Humor is one of Anderson’s greatest accomplishments in his filmography. Even in the most dramatic and sentimental scenes and moments, Anderson slides in his own dry and dark humor as comic relief, but also to jerk the audience around. The scene where Dr. Raleigh, Dudley and Richie sit in the private investigator’s office to read Margot’s background file, the entire file is implied to be read by the investigator like a document. However Anderson uses a montage set to The Ramones’ “Judy is a Punk” with short clips of Margot’s life away from home, including the beginning of her smoking habit, her sexual encounters, and marriages. This is depressing news for Raleigh, Margot’s husband, and his only comment, which is obviously sarcastic, “She smokes?”
Richie takes the news much worse, and attempt suicide, which is discovered by Dudley, who screams sans sound. At the hospital, Dudley appears from behind the emergency room door with Richie’s blood on his shirt. Margot approaches him and asks “Where is he”? Dudley’s response, “Who”? The aspect of humor is a vital part of Anderson’s film style by presenting even the most intense scenes as simply moments that are so delicate, even the most bizarre and minuscule gag reforms the scene into a cartoonish nature.
While humor is efficient and quirky in his films, nearly every Anderson film contains a scene where intense visuals are used to portray a dramatic event. The aforementioned suicide scene from Richie begins with him cutting his hair and shaving was filmed in one continuous shot. The scene was spliced into jump-cuts in order to have the scene move along faster and increase the tension of the scene, complimented by Elliot Smith’s “Needle in the Hay”; a style reminiscent of the French New Wave movement. Similar jump-cuts are used during the helicopter crash in Life Aquatic. Here the crash uses these same jump cuts, with mattes of red in-between to emphasize the bloody accident and Kingsley’s death.

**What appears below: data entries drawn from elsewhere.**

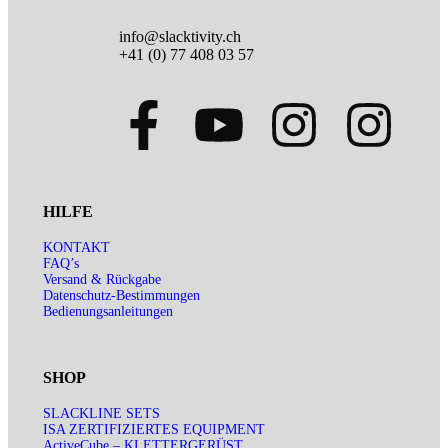
info@slacktivity.ch
+41 (0) 77 408 03 57
HILFE
KONTAKT
FAQ’s
Versand & Rückgabe
Datenschutz-Bestimmungen
Bedienungsanleitungen
SHOP
SLACKLINE SETS
ISA ZERTIFIZIERTES EQUIPMENT
ActiveCube – KLETTERGERÜST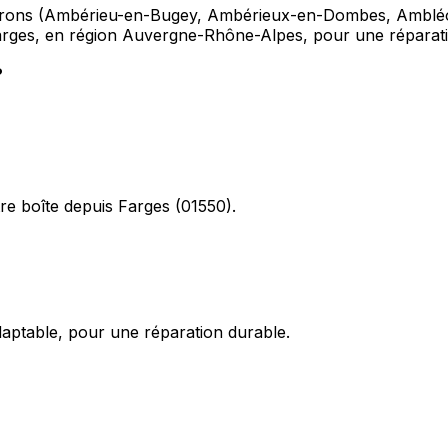
irons (Ambérieu-en-Bugey, Ambérieux-en-Dombes, Ambléon),
 Farges, en région Auvergne-Rhône-Alpes, pour une réparatio
?
re boîte depuis Farges (01550).
daptable, pour une réparation durable.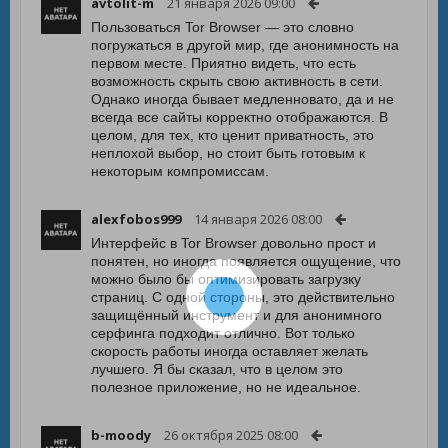
avtolit-m
21 января 2026 09:00
Пользоваться Tor Browser — это словно
погружаться в другой мир, где анонимность на
первом месте. Приятно видеть, что есть
возможность скрыть свою активность в сети.
Однако иногда бывает медленновато, да и не
всегда все сайты корректно отображаются. В
целом, для тех, кто ценит приватность, это
неплохой выбор, но стоит быть готовым к
некоторым компромиссам.
alexfobos999
14 января 2026 08:00
Интерфейс в Tor Browser довольно прост и
понятен, но иногда появляется ощущение, что
можно было бы оптимизировать загрузку
страниц. С одной стороны, это действительно
защищённый инструмент и для анонимного
серфинга подходит отлично. Вот только
скорость работы иногда оставляет желать
лучшего. Я бы сказал, что в целом это
полезное приложение, но не идеальное.
b-moody
26 октября 2025 08:00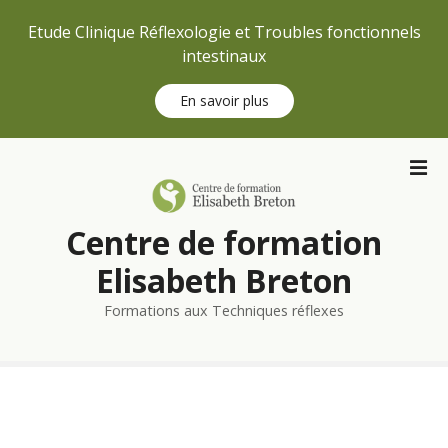
Etude Clinique Réflexologie et Troubles fonctionnels
intestinaux
En savoir plus
S
k
i
p
Centre de formation
t
o
Elisabeth Breton
c
Formations aux Techniques réflexes
o
n
t
e
n
t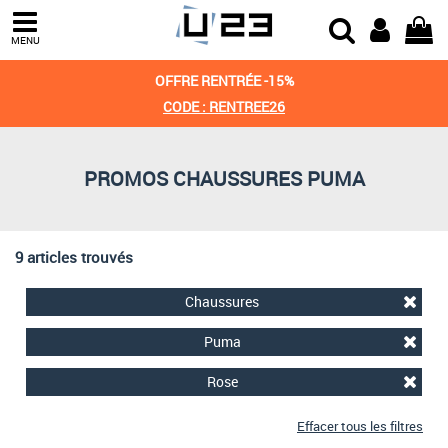
Trier par
MENU
Derniers arrivages
OFFRE RENTRÉE -15%
Prix croissant
CODE : RENTREE26
Prix décroissant
PROMOS CHAUSSURES PUMA
Meilleures remises
9 articles trouvés
Chaussures
Puma
Rose
Effacer tous les filtres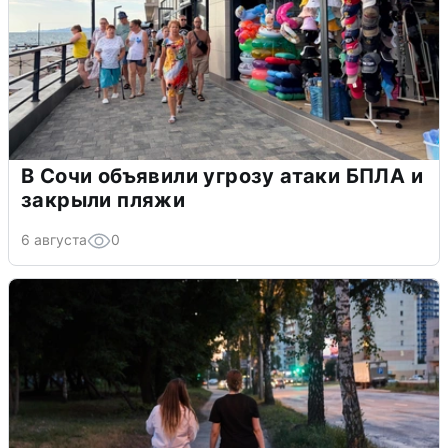
В Сочи объявили угрозу атаки БПЛА и
закрыли пляжи
6 августа
0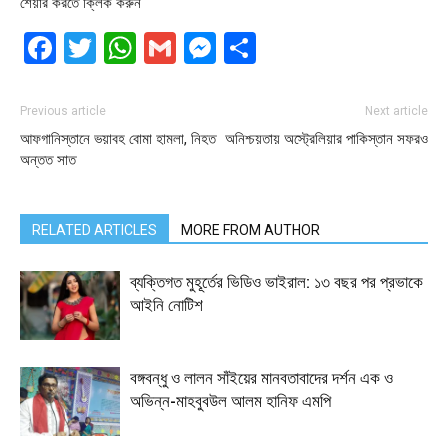
শেয়ার করতে ক্লিক করুন
Facebook
Twitter
WhatsApp
Gmail
Messenger
Share
Previous article
Next article
আফগানিস্তানে ভয়াবহ বোমা হামলা, নিহত
অনিশ্চয়তায় অস্ট্রেলিয়ার পাকিস্তান সফরও
অন্তত সাত
RELATED ARTICLES
MORE FROM AUTHOR
ব্যক্তিগত মুহূর্তের ভিডিও ভাইরাল: ১৩ বছর পর প্রভাকে
আইনি নোটিশ
বঙ্গবন্ধু ও লালন সাঁইয়ের মানবতাবাদের দর্শন এক ও
অভিন্ন-মাহবুবউল আলম হানিফ এমপি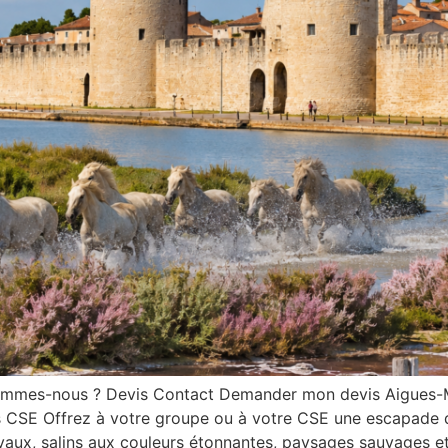
sommes-nous ? Devis Contact Demander mon devis Aigues-
s CSE Offrez à votre groupe ou à votre CSE une escapade 
ux, salins aux couleurs étonnantes, paysages sauvages et 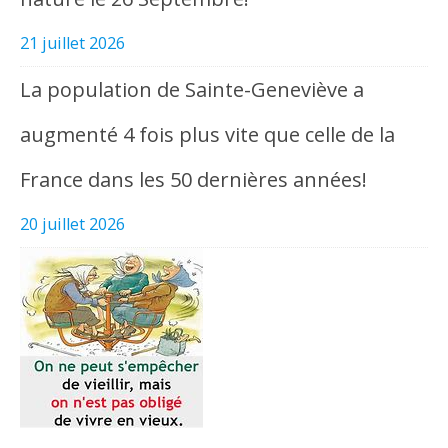
21 juillet 2026
La population de Sainte-Geneviève a
augmenté 4 fois plus vite que celle de la
France dans les 50 dernières années!
20 juillet 2026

Anderson’s films all contain a consistent high production value that gave him notoriety even from critics after his first film, Bottle Rocket, bombed financially but was widely noticed by many critics. Such production values permit Anderson to take control of the subtle details within all aspects of the film’s creation, making him truly the auteur of his films. The Royal Tenenbaums includes all of his trademarks of humor, visuals and unforgettable, but humanistic characters much like his other films; but this film is the pinnacle of greatness of the cinema that Anderson intends to present.